“I know so well how you are feeling,” he said humbly. “I know how terrible a shock this must seem to you when it comes so near. You are so different from the other women who might do this thing. It is so much harder for you than for them.”
She lifted her head. There was still something of the look of a scared child in her face.
“Don’t imagine me better than I am,” she begged. “I am not really different from any other woman, only it is the first time this sort of thing has ever come into my life.”

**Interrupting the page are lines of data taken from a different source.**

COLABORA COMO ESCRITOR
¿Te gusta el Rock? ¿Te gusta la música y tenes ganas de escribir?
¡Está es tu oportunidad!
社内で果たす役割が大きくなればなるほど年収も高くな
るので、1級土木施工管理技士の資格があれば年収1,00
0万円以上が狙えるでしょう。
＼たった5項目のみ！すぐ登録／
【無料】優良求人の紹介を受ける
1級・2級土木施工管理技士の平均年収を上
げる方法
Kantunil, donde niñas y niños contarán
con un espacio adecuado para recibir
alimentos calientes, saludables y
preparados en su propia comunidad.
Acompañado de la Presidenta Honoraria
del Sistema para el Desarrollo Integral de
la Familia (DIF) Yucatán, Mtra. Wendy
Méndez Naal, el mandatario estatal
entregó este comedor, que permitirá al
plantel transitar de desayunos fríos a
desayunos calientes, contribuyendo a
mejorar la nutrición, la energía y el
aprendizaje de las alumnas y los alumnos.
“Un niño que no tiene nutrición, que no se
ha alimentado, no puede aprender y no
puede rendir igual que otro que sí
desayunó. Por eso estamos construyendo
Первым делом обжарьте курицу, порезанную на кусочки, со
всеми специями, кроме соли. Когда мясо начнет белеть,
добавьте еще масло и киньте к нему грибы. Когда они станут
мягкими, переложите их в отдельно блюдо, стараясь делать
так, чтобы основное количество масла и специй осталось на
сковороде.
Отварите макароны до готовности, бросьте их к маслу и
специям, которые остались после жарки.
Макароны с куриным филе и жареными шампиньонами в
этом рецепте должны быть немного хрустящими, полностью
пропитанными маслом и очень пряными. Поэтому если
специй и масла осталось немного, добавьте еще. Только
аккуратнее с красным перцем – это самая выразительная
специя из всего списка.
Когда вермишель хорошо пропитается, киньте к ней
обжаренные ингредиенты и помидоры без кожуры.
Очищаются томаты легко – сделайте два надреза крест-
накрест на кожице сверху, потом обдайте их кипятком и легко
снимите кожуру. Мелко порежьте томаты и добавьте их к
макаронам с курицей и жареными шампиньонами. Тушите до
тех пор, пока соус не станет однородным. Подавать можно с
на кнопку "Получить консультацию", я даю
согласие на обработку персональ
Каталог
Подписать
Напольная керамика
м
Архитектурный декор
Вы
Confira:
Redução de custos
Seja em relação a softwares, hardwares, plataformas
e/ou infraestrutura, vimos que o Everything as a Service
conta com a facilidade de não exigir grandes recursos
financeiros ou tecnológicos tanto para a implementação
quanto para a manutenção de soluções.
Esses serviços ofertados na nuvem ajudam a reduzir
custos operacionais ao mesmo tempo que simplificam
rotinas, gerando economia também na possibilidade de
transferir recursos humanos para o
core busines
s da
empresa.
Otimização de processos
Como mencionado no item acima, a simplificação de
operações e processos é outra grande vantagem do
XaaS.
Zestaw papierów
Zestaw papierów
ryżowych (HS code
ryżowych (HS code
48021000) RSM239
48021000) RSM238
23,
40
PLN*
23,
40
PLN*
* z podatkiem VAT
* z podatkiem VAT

“I know. You see,” he went on, a little wistfully, “you have not taken me, as yet, very far into your confidence, Philippa. You know that I love you as a man loves only once. It sounds like an empty phrase to say it, but if you will give me your life to take care of, I shall only have one thought—to make you happy. Could I succeed? That is what you have to ask yourself. You are not happy now. Do you think that, if you stay on here, the future is likely to be any better for you?”
She shook her head drearily.
“I believe,” she confessed, “that I have reached the very limit of my endurance.”
He came a little nearer. His hands rested upon her shoulders very lightly, yet they seemed like some enveloping chain. More than ever in those few moments she realised the spiritual qualities of his face. His eyes were aglow. His voice, a little broken with emotion, was wonderfully tender. He looked at her as though she were some precious and sacred thing.
“I am rich,” he said, “and there are few parts of the world where we could not live. We could find our way to the islands, like your great writer Stevenson in whom you delight so much; islands full of colour, and wonderful birds, and strange blue skies; islands where the peace of the tropics dulls memory, and time heats only in the heart. The world is a great place, Philippa, and there are corners where the sordid crime of this ghastly butchery has scarcely been heard of, where the horror and the taint of it are as though they never existed, where the sun and moon are still unashamed, and the grey monsters ride nowhere upon the sapphire seas.”
“It sounds like a fairy tale,” she murmured, with a half pathetic smile.
“Love always fashions life like a fairy tale,” he replied.
She stood perfectly still.
“You must have my answer now, at this moment?” she asked at last.
“There are yet some hours,” he told her. “I have a very powerful automobile here, and to-night there is a full moon. If we leave here at ten o’clock, we can catch the steamer to-morrow afternoon. Everything has been made very easy for me. And fortune, too, is with us—your vindictive commandant, Captain Griffiths, is in London. You see, you have the whole afternoon for thought. I want you only for your happiness. At ten o’clock I shall come here. If you are coming with me, you must be ready then. You understand?”